I've never seen this before, neither have a colleague and an ex-colleague, both with a reasonably strong background in smallish ISP operations.
What causes so many duplicate ICMP ECHO responses?
$ ping -n x.com
PING x.com (196.x.y.z) 56(84) bytes of data.
64 bytes from 196.x.y.z: icmp_req=1 ttl=120 time=51.8 ms
64 bytes from 196.x.y.z: icmp_req=1 ttl=120 time=51.8 ms (DUP!)
64 bytes from 196.x.y.z: icmp_req=1 ttl=120 time=52.3 ms (DUP!)
64 bytes from 196.x.y.z: icmp_req=1 ttl=120 time=52.7 ms (DUP!)
64 bytes from 196.x.y.z: icmp_req=1 ttl=120 time=53.6 ms (DUP!)
64 bytes from 196.x.y.z: icmp_req=2 ttl=120 time=92.2 ms
64 bytes from 196.x.y.z: icmp_req=2 ttl=120 time=92.6 ms (DUP!)
64 bytes from 196.x.y.z: icmp_req=2 ttl=120 time=93.0 ms (DUP!)
64 bytes from 196.x.y.z: icmp_req=2 ttl=120 time=93.4 ms (DUP!)

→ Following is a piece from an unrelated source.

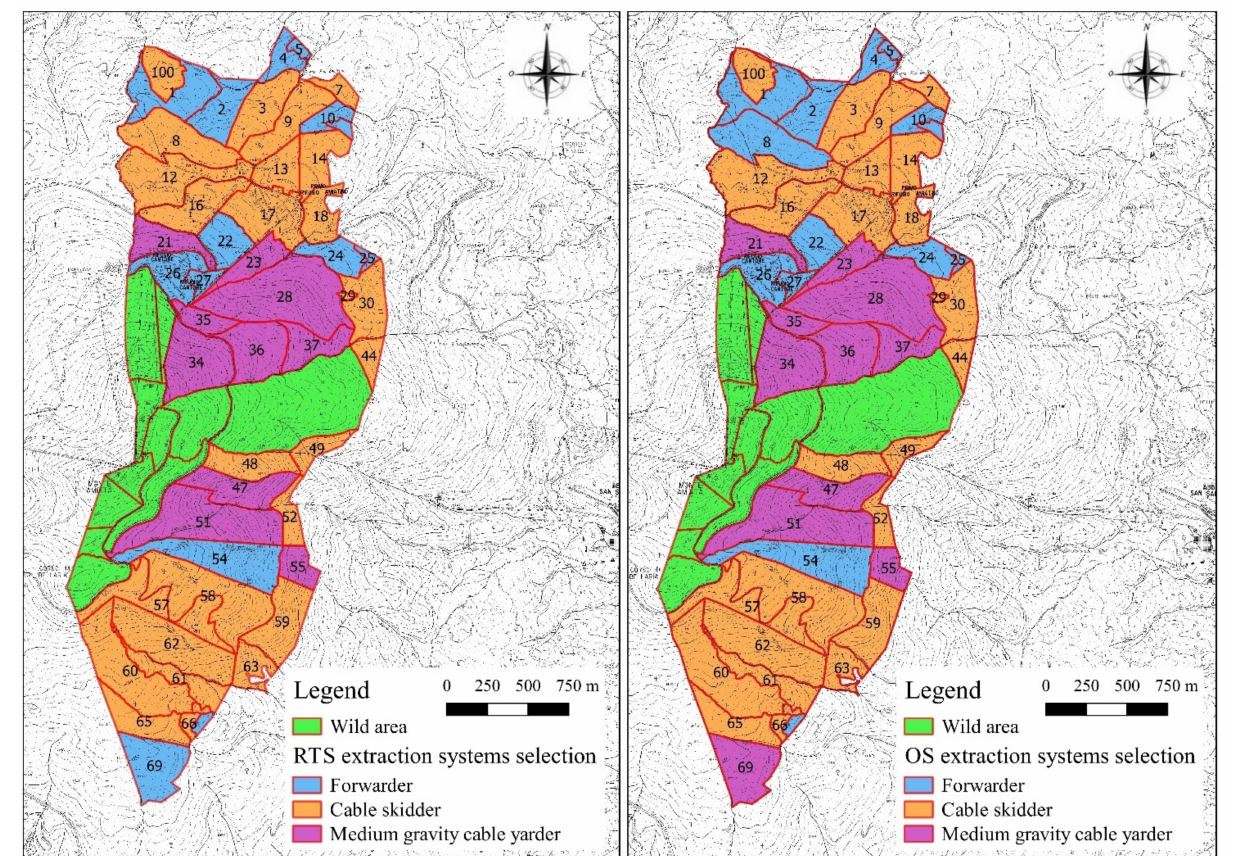
Figure 5. RTS extraction method selection (on the left ) and OTS (on the right ). As shown, the two predictions differ only for two sub-compartments (no. 8 and no. 69). In sub-compartment 8 (northwest of the study area), RTS indicated the cable skidder as an option, while OS selected the forwarder. In sub-compartment 69 (south of the study area), RTS selected the forwarder while OS the cable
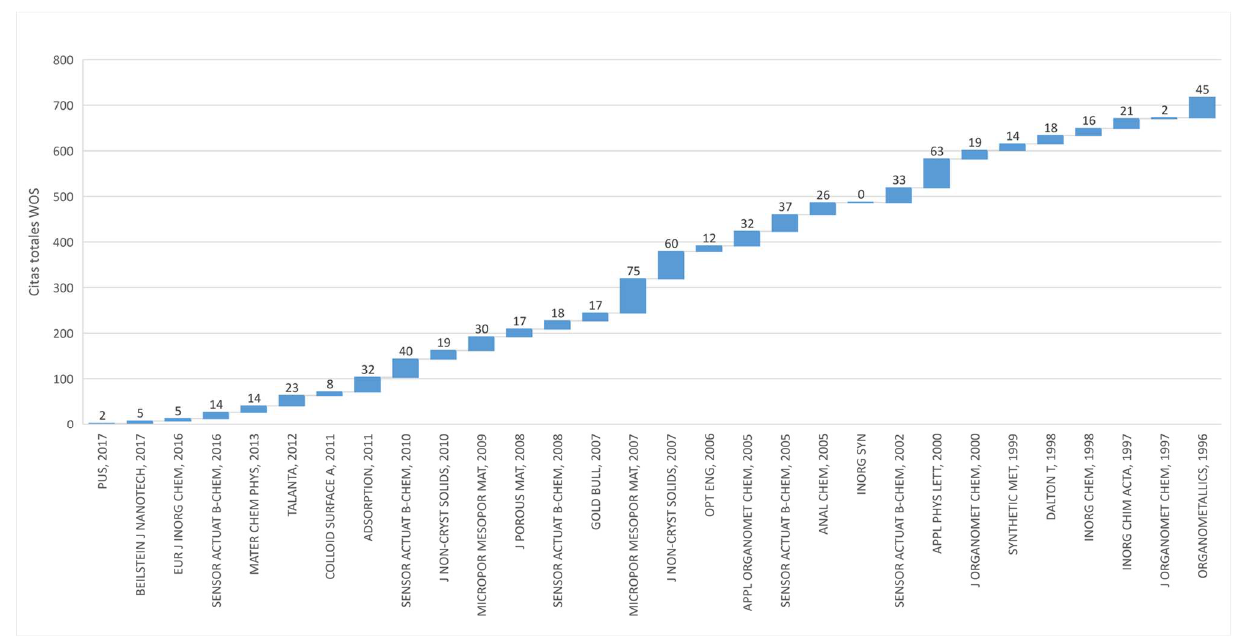
Figure 5. Cumulative frequency of total citations of each of the 36 publications from the line of re- search on sensors in the IC Group (UPNA). Data taken from the WOS (2 October 2021). From 1996 to 2020, a total of 36 papers with 194 bylines were published in this line of research (Figure 5). The number of bylines differs from the number of authors, as several male and female authors contributed to more than one paper. Of the bylines, 132 corre- spond to men (68.0%), and 62 correspond to women (31.9%); see Table 2. The calculation of the number of bylines per author also reflects this difference (31 male authors versus 23 female authors). Consequently, the average number of bylines by female authors is also lower.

64 bytes from 196.x.y.z: icmp_req=2 ttl=120 time=93.8 ms (DUP!)
man ping
:It should be stated that public internet hosts usually are configured to discard echo requests to broadcast and multicast addresses to prevent smurf attacks - this is why you hardly ever see it happen.
It also might be the result of some kind of bizarre network looping where a packet gets copied in transit.